Yeah, me too.  (Funny, we might know each other RL.)  Scott from Gamer's Gambit has a Gamemaster sign downstairs they inherited from one of the Bergen Mall location, though I don't know if it was the original downstairs location or when they moved upstairs.  I moved more to Time Warp (about 5 minutes from me) when it moved to it's current location, and through the owners between Gamemaster and Gamer's Gambit.  Time Warp is solid, also has a good comics area if you're into it.  But that that friends are running Gamer's Gambit I go there for everything.  No knock of Time Warp, but a few decades of friendship trumps.  

Cheers,
=Blue(23)


----------



## Talembar (Apr 4, 2008)

I doubt we know each other -- I'd remember. But we may have run into one another at one of the stores...totally understand the loyalty to friends -- it's a must!

   We're still on the lookout for a player...Ironblue, the age-thing may not be an issure -- it's more of a maturity-thing, and to be sure the potential new guy is 'up-to-speed' on all the rules. So don't discount yourself yet...tell me more about what you've played & what type of game you're interested in...

~Jace


----------



## Talembar (Apr 6, 2008)

Blue said:
			
		

> I'm in Essex county near the Willowbrook Mall.  Same situation - family, kids, limited time to play, want heavy story.
> 
> The current 3.5 game I run doesn't have an opening, but in June I'll be running a 4e mini-campaign (or adventure path I think they call it now).  It'll be more linear high-action then my continuing campaign which is very RP-intensive, shades of grey sandbox style, but if you're interested I'm always up to meet new gamers.  I run one game every other week, during a weeknight.
> 
> ...




Blue,

    I know that you've said that your group is full, but out of curiosity, what type of game are you running? High/low fantasy? Realms, home-brew or other? Point-buy, or what type of character generation? House rules?
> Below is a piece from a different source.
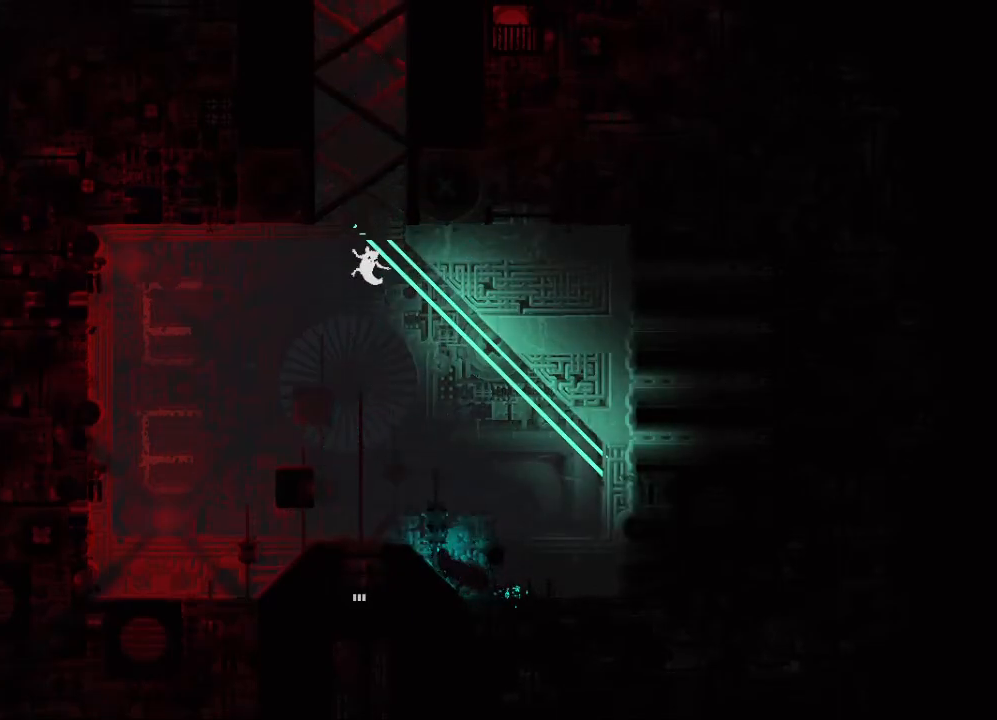
{"keys": ["up"], "mouse_move": "still", "events": []}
As I said, I'm just curious, thanks.

~Jace


----------



## InVinoVeritas (Apr 7, 2008)

I'm fully settled now, living in Towaco (NE Morris County), and am early-30s, with wife and job (no kids yet, though). NOW I'm seriously looking for a game. I'm heavy-story, too.

I'll check my schedule, but I could probably swing by any of the games mentioned.


----------



## Ironblue (Apr 8, 2008)

Talembar said:
			
		

> We're still on the lookout for a player...Ironblue, the age-thing may not be an issure -- it's more of a maturity-thing, and to be sure the potential new guy is 'up-to-speed' on all the rules. So don't discount yourself yet...tell me more about what you've played & what type of game you're interested in...
> 
> ~Jace




Ah, sorry about the time lapse, Jace, I've been a little wrapped up in 4th edition news... embarrassingly enough, I kind of forgot about this thread.    

Well, you asked, so a little gamer's history is in order... this is going to be long, I apologize in advance.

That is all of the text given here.